Education Reform is a Defining Issue
By Harold Ford, Jr.
President Barack Obama’s recent speech on education reform demonstrates that he is willing to put the full weight of his office behind fixing our failing schools. He called for higher standards, more charter schools, merit pay and eliminating bad teachers. When many of our urban school districts are graduating only 25 percent to 50 percent of their students, he knows that the failed methods and orthodoxies must be jettisoned for what will work.
The brave new world of the 21st century demands much more from our children. Obama’s ambitious and sweeping agenda will help educate and equip them to make the most of the opportunities created by an integrated global economy.
While there is a broad national consensus for education reform in the country, Obama expects that special interests will oppose his reform agenda. Those who do will fight vigilantly to hold onto the failed schools that shame us as a nation.
But their actions will put them against the best interests of our children and on the wrong side of history. Teachers unions and education groups have expressed opposition in the past to ideas like merit pay and charter schools. They are strongly opposed to a successful voucher program in Washington, D.C., which tragically was killed by Senate Democrats in the omnibus spending bill that passed the Senate last week.
On behalf of the nation’s children, Obama is prepared to take on members of his own party and the special interests. Along with turning around the economy, education reform could become the defining issue of his presidency.
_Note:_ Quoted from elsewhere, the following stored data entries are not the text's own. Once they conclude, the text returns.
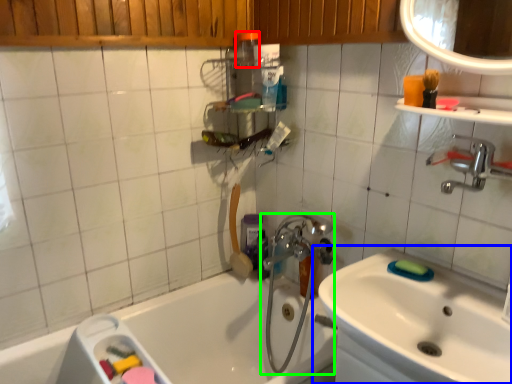
Question: Based on their relative distances, which object is farther from toiletry (highlighted by a red box)? Choose from sink (highlighted by a blue box) and plumbing fixture (highlighted by a green box).

Choices:
 (A) sink
 (B) plumbing fixture

Answer: (A)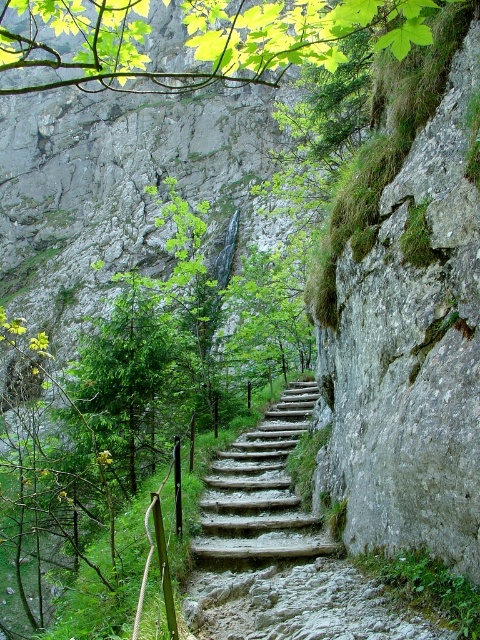
Does point (405, 26) come behind point (289, 388)?

No.

Is point (134, 28) positioned before point (299, 422)?

Yes, it is in front of point (299, 422).

What do you see at coordinates (202, 38) in the screenshot? Image resolution: width=480 pixels, height=640 pixels. I see `green leafy branch at upper center` at bounding box center [202, 38].

At what (x,y) coordinates should I click in order to perform the action: click on green leafy branch at upper center. Please return your answer as a coordinate pair (x, y). The height and width of the screenshot is (640, 480). Looking at the image, I should click on (202, 38).

Which of these two, rustic wooden stairs at center or wooden stairs at center, stands shorter?

wooden stairs at center is shorter.

Is rustic wooden stairs at center shorter than wooden stairs at center?

Incorrect, rustic wooden stairs at center's height does not fall short of wooden stairs at center's.

Is point (252, 525) in front of point (264, 468)?

Yes, it is.

At what (x,y) coordinates should I click in order to perform the action: click on rustic wooden stairs at center. Please return your answer as a coordinate pair (x, y). This screenshot has height=640, width=480. Looking at the image, I should click on (279, 550).

Looking at this image, between rustic wooden stairs at center and green leafy branch at upper center, which one is positioned lower?

Positioned lower is rustic wooden stairs at center.

Is rustic wooden stairs at center below green leafy branch at upper center?

Yes.

Who is more forward, (x=280, y=634) or (x=49, y=65)?

Point (x=280, y=634) is in front.

This screenshot has height=640, width=480. In order to click on rustic wooden stairs at center in this screenshot , I will do `click(279, 550)`.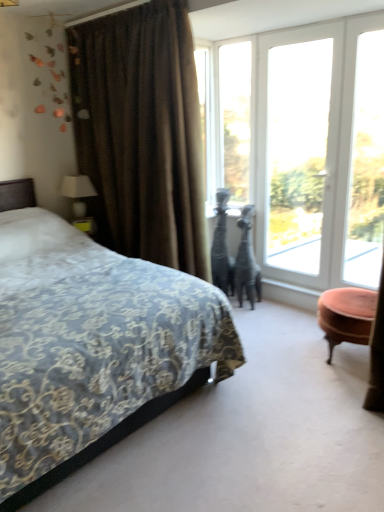
Locate an element on the screen. This screenshot has height=512, width=384. free space in front of velvet pink ottoman at right is located at coordinates (337, 388).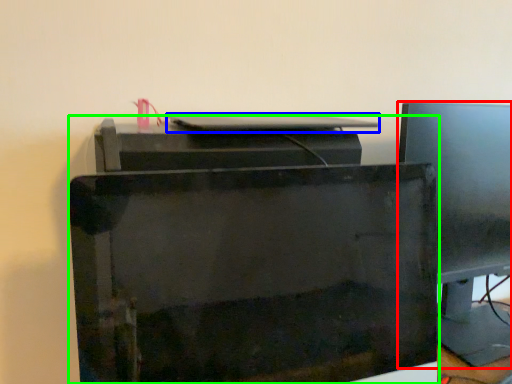
Question: Which object is positioned closest to computer monitor (highlighted by a red box)? Select from desktop (highlighted by a blue box) and printer (highlighted by a green box).

Choices:
 (A) desktop
 (B) printer

Answer: (A)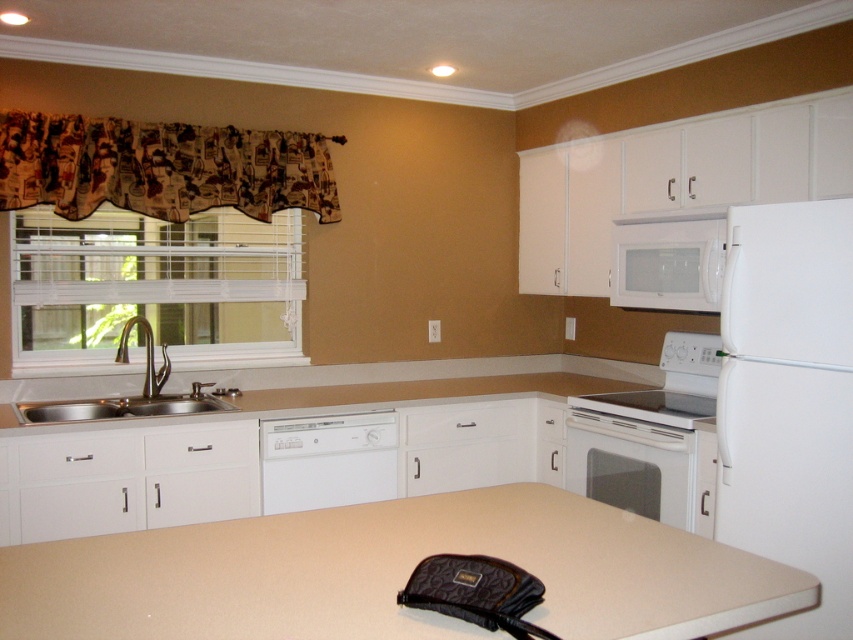
Is white matte refrigerator at right closer to the viewer compared to white glossy electric stove at center?

Yes, it is in front of white glossy electric stove at center.

Looking at this image, is white matte refrigerator at right above white glossy electric stove at center?

Yes, white matte refrigerator at right is above white glossy electric stove at center.

Is point (733, 211) farther from camera compared to point (606, 396)?

No, it is not.

Identify the location of white matte refrigerator at right. The image size is (853, 640). (788, 401).

Does printed fabric valance at upper left have a lesser width compared to stainless steel sink at left?

In fact, printed fabric valance at upper left might be wider than stainless steel sink at left.

Is point (171, 138) more distant than point (164, 360)?

That is False.

I want to click on printed fabric valance at upper left, so click(x=160, y=168).

You are a GUI agent. You are given a task and a screenshot of the screen. Output one action in this format:
    pyautogui.click(x=<x>, y=<y>)
    Task: Click on the white glossy oven at lower center
    This screenshot has height=640, width=853.
    Given the screenshot: What is the action you would take?
    pyautogui.click(x=631, y=465)

Between point (647, 460) and point (21, 413), which one is positioned in front?

Point (21, 413) is in front.

Locate an element on the screen. The width and height of the screenshot is (853, 640). white glossy oven at lower center is located at coordinates (631, 465).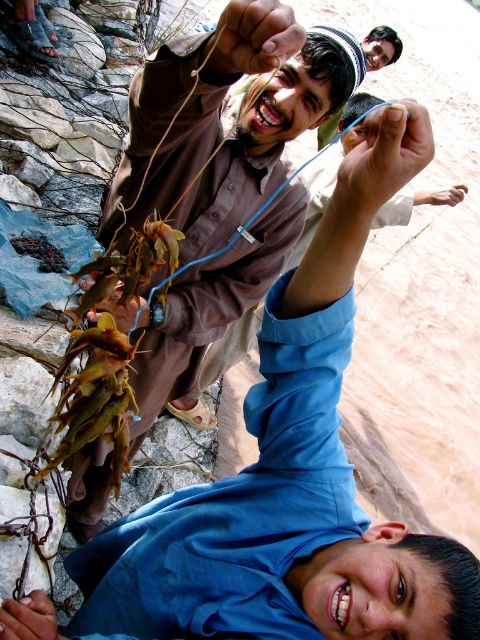
Does blue wire at center appear on the left side of matte blue wire at center?

In fact, blue wire at center is to the right of matte blue wire at center.

Find the location of a particular element. This screenshot has height=640, width=480. blue wire at center is located at coordinates (392, 145).

Where is `blue wire at center`? blue wire at center is located at coordinates (392, 145).

Who is more distant from viewer, (243,49) or (393,33)?

Point (393,33)

Can you confirm if smooth skin hand at upper center is bigger than blue fabric cap at upper center?

Incorrect, smooth skin hand at upper center is not larger than blue fabric cap at upper center.

This screenshot has height=640, width=480. In order to click on smooth skin hand at upper center in this screenshot , I will do `click(254, 36)`.

Is blue wire at center further to camera compared to blue fabric cap at upper center?

No, it is not.

Is point (410, 120) farther from camera compared to point (339, 29)?

No, it is not.

Who is more distant from viewer, (408, 112) or (350, 48)?

The point (350, 48) is more distant.

Find the location of a particular element. This screenshot has height=640, width=480. blue wire at center is located at coordinates (392, 145).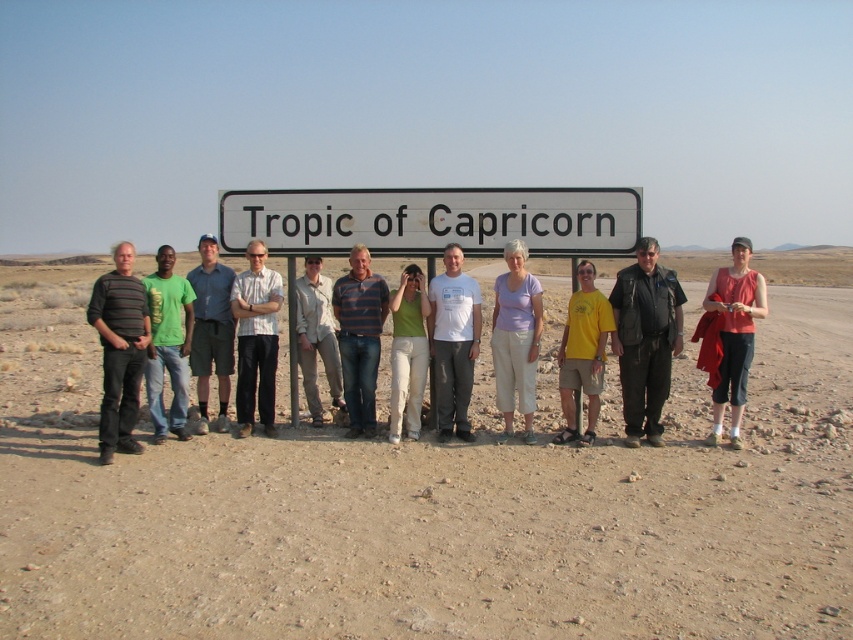
Can you confirm if white shirt at center is positioned to the right of matte red tank top at right?

No, white shirt at center is not to the right of matte red tank top at right.

Does white shirt at center have a lesser height compared to matte red tank top at right?

Yes, white shirt at center is shorter than matte red tank top at right.

Which is in front, point (251, 385) or point (764, 284)?

Positioned in front is point (764, 284).

The image size is (853, 640). Find the location of `white shirt at center`. white shirt at center is located at coordinates coord(256,339).

Consider the image. Can you confirm if light purple cotton shirt at center is shorter than green matte shirt at center?

No, light purple cotton shirt at center is not shorter than green matte shirt at center.

Between point (523, 349) and point (398, 291), which one is positioned in front?

Point (523, 349) is more forward.

Describe the element at coordinates (515, 339) in the screenshot. I see `light purple cotton shirt at center` at that location.

The height and width of the screenshot is (640, 853). What are the coordinates of `light purple cotton shirt at center` in the screenshot? It's located at (515, 339).

Who is shorter, matte black shirt at center or green t-shirt at center?

Standing shorter between the two is matte black shirt at center.

Does point (253, 264) lie behind point (175, 300)?

Yes, point (253, 264) is farther from viewer.

Who is more distant from viewer, (506, 436) or (148, 282)?

The point (506, 436) is behind.

This screenshot has height=640, width=853. What are the coordinates of `matte black shirt at center` in the screenshot? It's located at (659, 362).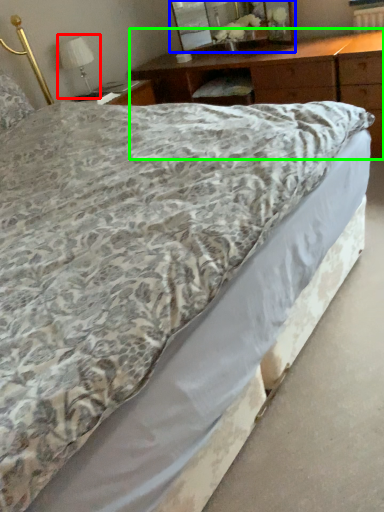
Question: Which is farther away from table lamp (highlighted by a red box)? mirror (highlighted by a blue box) or nightstand (highlighted by a green box)?

Choices:
 (A) mirror
 (B) nightstand

Answer: (A)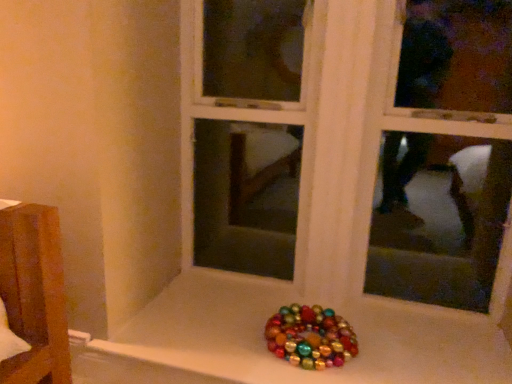
Identify the location of vacant region to the right of multicolored glossy beads at bottom center. (387, 347).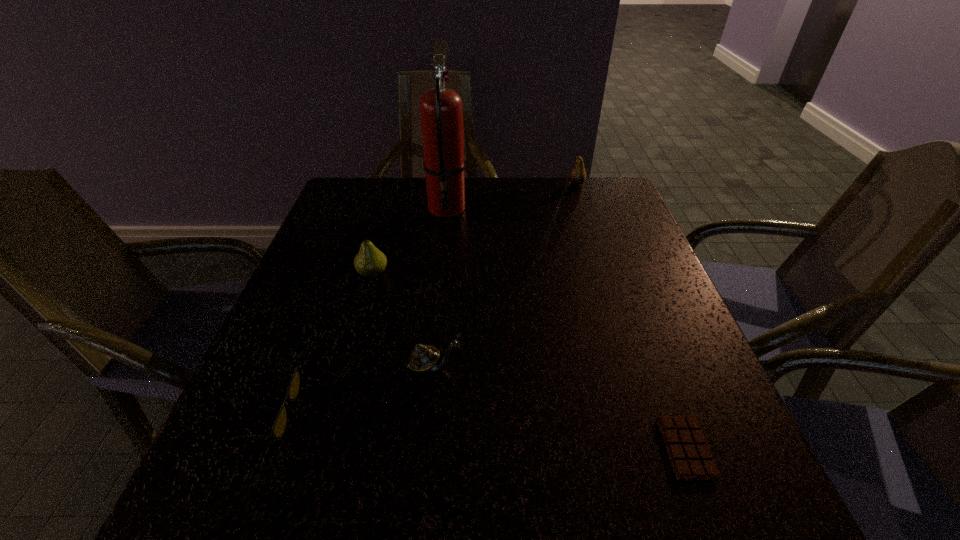
In order to click on free space between the sunglasses and the snail in this screenshot , I will do `click(353, 389)`.

You are a GUI agent. You are given a task and a screenshot of the screen. Output one action in this format:
    pyautogui.click(x=<x>, y=<y>)
    Task: Click on the free space between the fourth farthest object and the right pear
    This screenshot has width=960, height=540.
    Given the screenshot: What is the action you would take?
    pyautogui.click(x=506, y=275)

Where is `object that is the fifth closest to the tallest object`? The height and width of the screenshot is (540, 960). object that is the fifth closest to the tallest object is located at coordinates (689, 453).

Select which object is the fifth closest to the snail. Please provide its 2D coordinates. Your answer should be formatted as a tuple, i.e. [(x, y)], where the tuple contains the x and y coordinates of a point satisfying the conditions above.

[(577, 176)]

You are a GUI agent. You are given a task and a screenshot of the screen. Output one action in this format:
    pyautogui.click(x=<x>, y=<y>)
    Task: Click on the vacant area in the image that satisfies the following two spatial constraints: 1. on the face of the candy bar; 2. on the left side of the snail
    
    Given the screenshot: What is the action you would take?
    pyautogui.click(x=427, y=448)

Find the location of `vacant space that satisfies the following two spatial constraints: 1. on the front side of the nearer pear; 2. on the left side of the shortest object`. vacant space that satisfies the following two spatial constraints: 1. on the front side of the nearer pear; 2. on the left side of the shortest object is located at coordinates (324, 448).

The height and width of the screenshot is (540, 960). What are the coordinates of `vacant region that satisfies the following two spatial constraints: 1. on the face of the fourth farthest object; 2. on the left side of the shortest object` in the screenshot? It's located at (427, 448).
Toward that end, the president and Secretary of Education Arne Duncan should consider hosting an education reform summit at the White House. The focus could be on what is working in public schools around the country. This list of “best practices” should be studied, evaluated and shared with principals and teachers — especially in schools that are underperforming.
He could invite education groups, teachers unions, principals, teachers and education leaders who have a proven record of reform and inform them how they could qualify for federal funding for programs that comply with the policy ideas of the Obama administration.
The genius of America is that we have always been able to overcome the challenges we face. Acknowledging our failures and focusing on methods and programs that have succeeded in educating our children are the best place to start.
It is also time we wake the sleeping giant: the parents who have children attending public schools. Alexis de Tocqueville said that people in a democracy “reign supreme.” The parents of public schoolchildren have never fully realized the power they have to bring change to underperforming schools.
With the financial support of the nation’s leading charitable foundations, Parent Teacher Associations around the country could be transformed into a national grass-roots effort to advocate for reform of our schools. Patterned after the missionary zeal and political sophistication of the Children’s Defense Fund, PTAs could be organized in school districts nationwide. Parents — motivated by wanting a world-class education for their children and being highly informed and organized — could bring persistent pressure to members of Congress to adopt an agenda of change to fix our failing schools.
What is at stake is nothing less than the American dream. To pass it on to our children and generations to come, we must restore quality and innovation to all our schools. President Obama knows that our legacy of excellence in education must be redeemed and, with his speech a couple of weeks ago, he has set us on a course to give our children the knowledge and skills they need to compete in this new and changing world.
As Americans, it’s time we think of our obligations to each other. It’s time we take seriously our collective responsibility for future generations. Providing our children — regardless of race, class or religion — with a world-class education is what binds us together and will make our country stronger.
President Obama’s plan to reform our schools will help our children live up to their God-given potential. We don’t have a moment to lose. Congress should enact his education reform proposal this year.
Former Rep. Harold Ford Jr. (D-Tenn.) is chairman of the Democratic Leadership Council.